Triton is the largest moon of Neptune and one of the most unusual moons in the Solar System, discovered in 1846 only weeks after Neptune itself. It is a huge icy world about 2,700 kilometers wide—almost the size of Earth’s Moon—but with a very different history. Triton orbits Neptune in a retrograde direction, meaning it moves opposite to the planet’s rotation, which is extremely rare and strong evidence that Triton was captured long ago from the distant Kuiper Belt instead of forming with Neptune.

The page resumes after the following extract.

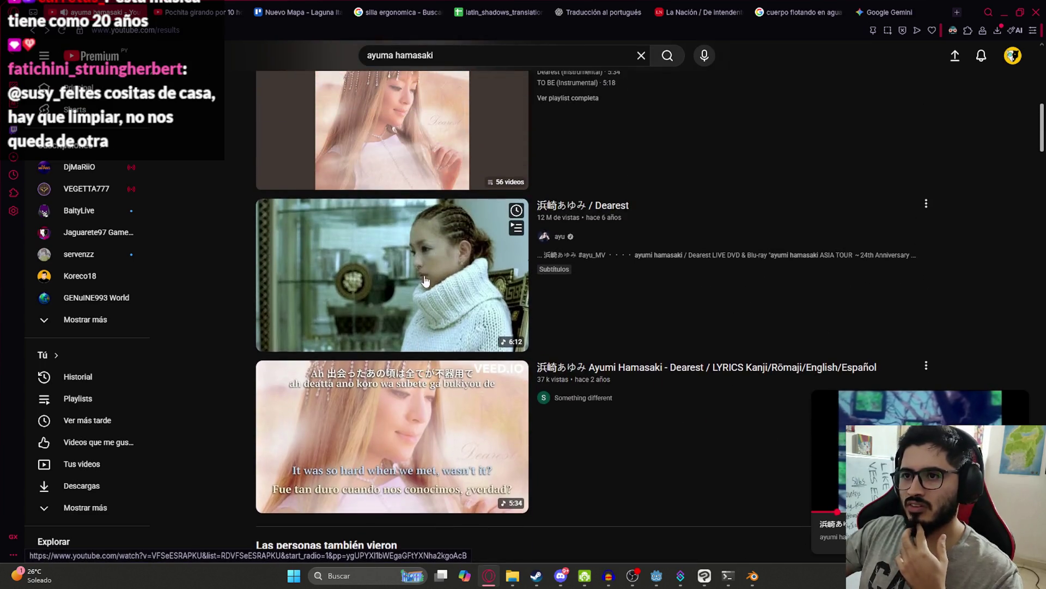
scroll(426, 280, down, 6)
scroll(372, 339, up, 6)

Triton’s surface is incredibly cold, around –235°C, and covered in frozen nitrogen, methane, and water ice, giving it a smooth, bright, sometimes slightly pink look. Even though it is freezing, Triton is active: Voyager 2 discovered geysers that shoot nitrogen gas high into the sky, along with smooth plains, deep cracks, icy cliffs, and the strange bumpy “cantaloupe terrain” found nowhere else in the Solar System. Triton even has a thin atmosphere made mostly of nitrogen—unusual for a moon—and this atmosphere changes slightly with Neptune’s long seasons.

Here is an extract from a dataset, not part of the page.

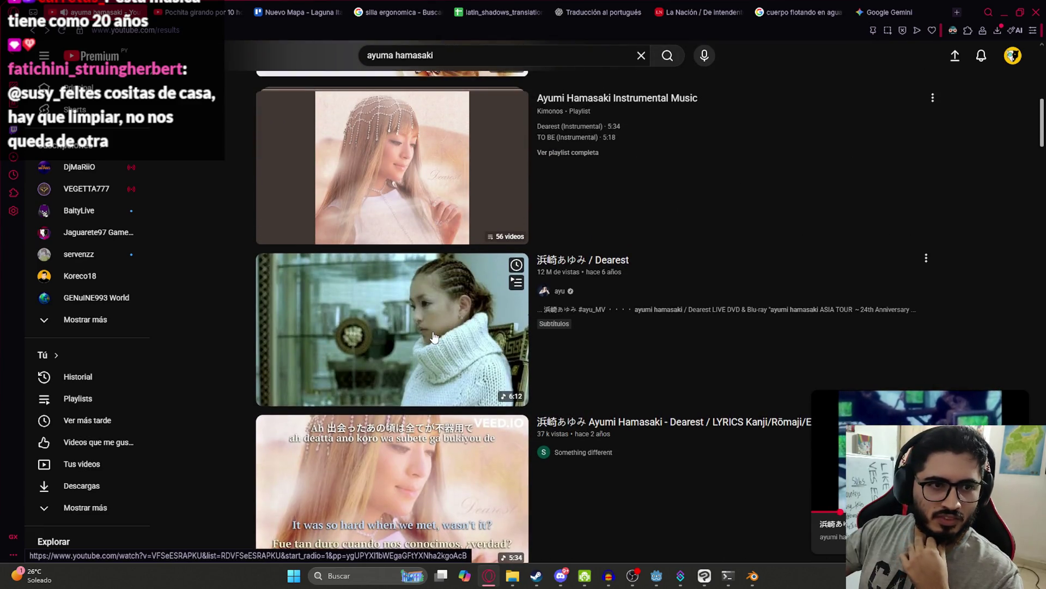
click(435, 337)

Many scientists think that under Triton’s icy crust there could be a liquid ocean kept warm by tidal forces and leftover heat, which raises the possibility that it could support simple forms of life. Because Triton was captured, its orbit is slowly shrinking, and far in the future it may be torn apart to create a new ring around Neptune. Since only Voyager 2 has ever visited it, Triton remains a mysterious and exciting world that scientists hope to explore again someday.